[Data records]
## Start

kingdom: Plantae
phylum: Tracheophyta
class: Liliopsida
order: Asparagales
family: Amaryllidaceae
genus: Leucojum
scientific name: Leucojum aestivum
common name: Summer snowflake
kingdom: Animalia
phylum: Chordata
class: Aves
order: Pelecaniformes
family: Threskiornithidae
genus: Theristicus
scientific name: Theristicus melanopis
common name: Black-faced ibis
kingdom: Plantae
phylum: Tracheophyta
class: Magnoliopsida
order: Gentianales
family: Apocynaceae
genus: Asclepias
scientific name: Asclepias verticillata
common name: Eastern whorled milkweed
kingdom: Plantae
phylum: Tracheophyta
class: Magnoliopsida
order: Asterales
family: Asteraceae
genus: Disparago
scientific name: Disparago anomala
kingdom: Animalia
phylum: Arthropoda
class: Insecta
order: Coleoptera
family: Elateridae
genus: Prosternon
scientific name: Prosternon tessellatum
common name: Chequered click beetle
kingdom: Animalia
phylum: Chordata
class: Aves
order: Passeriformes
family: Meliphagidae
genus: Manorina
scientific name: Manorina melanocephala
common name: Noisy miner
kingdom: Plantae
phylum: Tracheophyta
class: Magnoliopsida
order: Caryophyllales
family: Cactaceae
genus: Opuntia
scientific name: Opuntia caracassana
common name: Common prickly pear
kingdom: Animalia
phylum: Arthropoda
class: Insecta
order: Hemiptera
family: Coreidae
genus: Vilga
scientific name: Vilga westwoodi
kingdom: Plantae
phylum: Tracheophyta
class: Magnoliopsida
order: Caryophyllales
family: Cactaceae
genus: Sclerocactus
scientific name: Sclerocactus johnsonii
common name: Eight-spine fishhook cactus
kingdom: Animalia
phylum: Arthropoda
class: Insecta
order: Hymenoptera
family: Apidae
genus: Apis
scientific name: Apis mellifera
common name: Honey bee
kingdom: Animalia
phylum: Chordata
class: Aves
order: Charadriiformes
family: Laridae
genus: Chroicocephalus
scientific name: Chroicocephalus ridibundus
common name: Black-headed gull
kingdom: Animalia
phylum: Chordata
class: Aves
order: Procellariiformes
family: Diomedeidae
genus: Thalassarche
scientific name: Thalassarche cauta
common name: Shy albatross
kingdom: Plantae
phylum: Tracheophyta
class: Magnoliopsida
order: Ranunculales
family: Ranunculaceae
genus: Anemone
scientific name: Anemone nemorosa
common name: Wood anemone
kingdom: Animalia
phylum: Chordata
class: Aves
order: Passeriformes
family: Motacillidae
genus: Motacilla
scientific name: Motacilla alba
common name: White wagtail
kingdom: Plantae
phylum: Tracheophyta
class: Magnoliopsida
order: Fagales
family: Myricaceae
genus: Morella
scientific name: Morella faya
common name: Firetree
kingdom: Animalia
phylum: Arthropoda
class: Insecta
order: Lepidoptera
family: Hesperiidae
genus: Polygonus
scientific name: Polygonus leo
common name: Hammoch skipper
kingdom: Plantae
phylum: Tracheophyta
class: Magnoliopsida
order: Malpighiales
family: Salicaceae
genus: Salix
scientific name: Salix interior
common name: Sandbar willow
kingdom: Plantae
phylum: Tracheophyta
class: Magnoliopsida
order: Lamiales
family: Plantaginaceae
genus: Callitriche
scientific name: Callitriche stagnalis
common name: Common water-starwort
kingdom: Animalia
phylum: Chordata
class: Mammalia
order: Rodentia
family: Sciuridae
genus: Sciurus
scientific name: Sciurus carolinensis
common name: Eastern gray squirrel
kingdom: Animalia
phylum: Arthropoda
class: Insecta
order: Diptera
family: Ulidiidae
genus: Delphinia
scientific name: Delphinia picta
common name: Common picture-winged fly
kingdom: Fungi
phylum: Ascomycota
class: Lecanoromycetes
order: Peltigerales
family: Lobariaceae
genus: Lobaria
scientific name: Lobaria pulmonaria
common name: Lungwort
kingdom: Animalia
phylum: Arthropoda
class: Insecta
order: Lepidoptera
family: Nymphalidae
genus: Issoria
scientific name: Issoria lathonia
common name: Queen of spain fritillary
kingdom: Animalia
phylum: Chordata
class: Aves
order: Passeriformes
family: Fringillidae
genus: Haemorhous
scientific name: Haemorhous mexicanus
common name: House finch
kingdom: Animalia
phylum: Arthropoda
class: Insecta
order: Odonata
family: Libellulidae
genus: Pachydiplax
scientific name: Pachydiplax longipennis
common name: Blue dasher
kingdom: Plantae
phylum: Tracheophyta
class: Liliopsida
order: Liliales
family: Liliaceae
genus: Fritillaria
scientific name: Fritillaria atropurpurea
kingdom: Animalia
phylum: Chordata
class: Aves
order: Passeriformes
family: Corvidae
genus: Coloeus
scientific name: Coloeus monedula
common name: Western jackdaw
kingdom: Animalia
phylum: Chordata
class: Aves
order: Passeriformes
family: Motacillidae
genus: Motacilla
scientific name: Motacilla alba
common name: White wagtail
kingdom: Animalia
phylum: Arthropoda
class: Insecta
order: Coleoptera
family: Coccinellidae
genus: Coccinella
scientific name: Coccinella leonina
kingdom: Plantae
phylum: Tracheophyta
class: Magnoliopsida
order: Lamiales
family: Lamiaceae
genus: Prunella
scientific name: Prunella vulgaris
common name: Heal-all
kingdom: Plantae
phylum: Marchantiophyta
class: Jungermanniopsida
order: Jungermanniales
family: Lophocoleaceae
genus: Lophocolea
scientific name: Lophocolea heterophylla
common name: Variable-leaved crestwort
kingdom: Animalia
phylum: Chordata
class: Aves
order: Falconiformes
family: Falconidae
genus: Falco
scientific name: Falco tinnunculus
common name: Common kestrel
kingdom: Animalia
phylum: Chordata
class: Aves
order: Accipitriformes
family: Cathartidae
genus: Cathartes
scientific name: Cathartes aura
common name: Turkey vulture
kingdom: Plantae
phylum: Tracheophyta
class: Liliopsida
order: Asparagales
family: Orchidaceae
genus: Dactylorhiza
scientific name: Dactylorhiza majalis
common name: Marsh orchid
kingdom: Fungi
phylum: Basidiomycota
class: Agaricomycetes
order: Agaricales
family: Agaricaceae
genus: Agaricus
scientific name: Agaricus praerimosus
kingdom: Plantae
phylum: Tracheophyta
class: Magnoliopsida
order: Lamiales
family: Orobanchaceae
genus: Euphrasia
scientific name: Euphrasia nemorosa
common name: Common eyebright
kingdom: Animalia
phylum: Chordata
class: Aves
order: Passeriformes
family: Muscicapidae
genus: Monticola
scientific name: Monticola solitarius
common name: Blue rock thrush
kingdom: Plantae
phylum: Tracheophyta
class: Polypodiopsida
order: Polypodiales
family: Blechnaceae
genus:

## End

PROBLEM TO WORK ON
Rewrite the records above, putting "vernacular name" wherever "common name" appears and keeping every other line as it is.

SOLUTION BELOW
kingdom: Plantae
phylum: Tracheophyta
class: Liliopsida
order: Asparagales
family: Amaryllidaceae
genus: Leucojum
scientific name: Leucojum aestivum
vernacular name: Summer snowflake
kingdom: Animalia
phylum: Chordata
class: Aves
order: Pelecaniformes
family: Threskiornithidae
genus: Theristicus
scientific name: Theristicus melanopis
vernacular name: Black-faced ibis
kingdom: Plantae
phylum: Tracheophyta
class: Magnoliopsida
order: Gentianales
family: Apocynaceae
genus: Asclepias
scientific name: Asclepias verticillata
vernacular name: Eastern whorled milkweed
kingdom: Plantae
phylum: Tracheophyta
class: Magnoliopsida
order: Asterales
family: Asteraceae
genus: Disparago
scientific name: Disparago anomala
kingdom: Animalia
phylum: Arthropoda
class: Insecta
order: Coleoptera
family: Elateridae
genus: Prosternon
scientific name: Prosternon tessellatum
vernacular name: Chequered click beetle
kingdom: Animalia
phylum: Chordata
class: Aves
order: Passeriformes
family: Meliphagidae
genus: Manorina
scientific name: Manorina melanocephala
vernacular name: Noisy miner
kingdom: Plantae
phylum: Tracheophyta
class: Magnoliopsida
order: Caryophyllales
family: Cactaceae
genus: Opuntia
scientific name: Opuntia caracassana
vernacular name: Common prickly pear
kingdom: Animalia
phylum: Arthropoda
class: Insecta
order: Hemiptera
family: Coreidae
genus: Vilga
scientific name: Vilga westwoodi
kingdom: Plantae
phylum: Tracheophyta
class: Magnoliopsida
order: Caryophyllales
family: Cactaceae
genus: Sclerocactus
scientific name: Sclerocactus johnsonii
vernacular name: Eight-spine fishhook cactus
kingdom: Animalia
phylum: Arthropoda
class: Insecta
order: Hymenoptera
family: Apidae
genus: Apis
scientific name: Apis mellifera
vernacular name: Honey bee
kingdom: Animalia
phylum: Chordata
class: Aves
order: Charadriiformes
family: Laridae
genus: Chroicocephalus
scientific name: Chroicocephalus ridibundus
vernacular name: Black-headed gull
kingdom: Animalia
phylum: Chordata
class: Aves
order: Procellariiformes
family: Diomedeidae
genus: Thalassarche
scientific name: Thalassarche cauta
vernacular name: Shy albatross
kingdom: Plantae
phylum: Tracheophyta
class: Magnoliopsida
order: Ranunculales
family: Ranunculaceae
genus: Anemone
scientific name: Anemone nemorosa
vernacular name: Wood anemone
kingdom: Animalia
phylum: Chordata
class: Aves
order: Passeriformes
family: Motacillidae
genus: Motacilla
scientific name: Motacilla alba
vernacular name: White wagtail
kingdom: Plantae
phylum: Tracheophyta
class: Magnoliopsida
order: Fagales
family: Myricaceae
genus: Morella
scientific name: Morella faya
vernacular name: Firetree
kingdom: Animalia
phylum: Arthropoda
class: Insecta
order: Lepidoptera
family: Hesperiidae
genus: Polygonus
scientific name: Polygonus leo
vernacular name: Hammoch skipper
kingdom: Plantae
phylum: Tracheophyta
class: Magnoliopsida
order: Malpighiales
family: Salicaceae
genus: Salix
scientific name: Salix interior
vernacular name: Sandbar willow
kingdom: Plantae
phylum: Tracheophyta
class: Magnoliopsida
order: Lamiales
family: Plantaginaceae
genus: Callitriche
scientific name: Callitriche stagnalis
vernacular name: Common water-starwort
kingdom: Animalia
phylum: Chordata
class: Mammalia
order: Rodentia
family: Sciuridae
genus: Sciurus
scientific name: Sciurus carolinensis
vernacular name: Eastern gray squirrel
kingdom: Animalia
phylum: Arthropoda
class: Insecta
order: Diptera
family: Ulidiidae
genus: Delphinia
scientific name: Delphinia picta
vernacular name: Common picture-winged fly
kingdom: Fungi
phylum: Ascomycota
class: Lecanoromycetes
order: Peltigerales
family: Lobariaceae
genus: Lobaria
scientific name: Lobaria pulmonaria
vernacular name: Lungwort
kingdom: Animalia
phylum: Arthropoda
class: Insecta
order: Lepidoptera
family: Nymphalidae
genus: Issoria
scientific name: Issoria lathonia
vernacular name: Queen of spain fritillary
kingdom: Animalia
phylum: Chordata
class: Aves
order: Passeriformes
family: Fringillidae
genus: Haemorhous
scientific name: Haemorhous mexicanus
vernacular name: House finch
kingdom: Animalia
phylum: Arthropoda
class: Insecta
order: Odonata
family: Libellulidae
genus: Pachydiplax
scientific name: Pachydiplax longipennis
vernacular name: Blue dasher
kingdom: Plantae
phylum: Tracheophyta
class: Liliopsida
order: Liliales
family: Liliaceae
genus: Fritillaria
scientific name: Fritillaria atropurpurea
kingdom: Animalia
phylum: Chordata
class: Aves
order: Passeriformes
family: Corvidae
genus: Coloeus
scientific name: Coloeus monedula
vernacular name: Western jackdaw
kingdom: Animalia
phylum: Chordata
class: Aves
order: Passeriformes
family: Motacillidae
genus: Motacilla
scientific name: Motacilla alba
vernacular name: White wagtail
kingdom: Animalia
phylum: Arthropoda
class: Insecta
order: Coleoptera
family: Coccinellidae
genus: Coccinella
scientific name: Coccinella leonina
kingdom: Plantae
phylum: Tracheophyta
class: Magnoliopsida
order: Lamiales
family: Lamiaceae
genus: Prunella
scientific name: Prunella vulgaris
vernacular name: Heal-all
kingdom: Plantae
phylum: Marchantiophyta
class: Jungermanniopsida
order: Jungermanniales
family: Lophocoleaceae
genus: Lophocolea
scientific name: Lophocolea heterophylla
vernacular name: Variable-leaved crestwort
kingdom: Animalia
phylum: Chordata
class: Aves
order: Falconiformes
family: Falconidae
genus: Falco
scientific name: Falco tinnunculus
vernacular name: Common kestrel
kingdom: Animalia
phylum: Chordata
class: Aves
order: Accipitriformes
family: Cathartidae
genus: Cathartes
scientific name: Cathartes aura
vernacular name: Turkey vulture
kingdom: Plantae
phylum: Tracheophyta
class: Liliopsida
order: Asparagales
family: Orchidaceae
genus: Dactylorhiza
scientific name: Dactylorhiza majalis
vernacular name: Marsh orchid
kingdom: Fungi
phylum: Basidiomycota
class: Agaricomycetes
order: Agaricales
family: Agaricaceae
genus: Agaricus
scientific name: Agaricus praerimosus
kingdom: Plantae
phylum: Tracheophyta
class: Magnoliopsida
order: Lamiales
family: Orobanchaceae
genus: Euphrasia
scientific name: Euphrasia nemorosa
vernacular name: Common eyebright
kingdom: Animalia
phylum: Chordata
class: Aves
order: Passeriformes
family: Muscicapidae
genus: Monticola
scientific name: Monticola solitarius
vernacular name: Blue rock thrush
kingdom: Plantae
phylum: Tracheophyta
class: Polypodiopsida
order: Polypodiales
family: Blechnaceae
genus:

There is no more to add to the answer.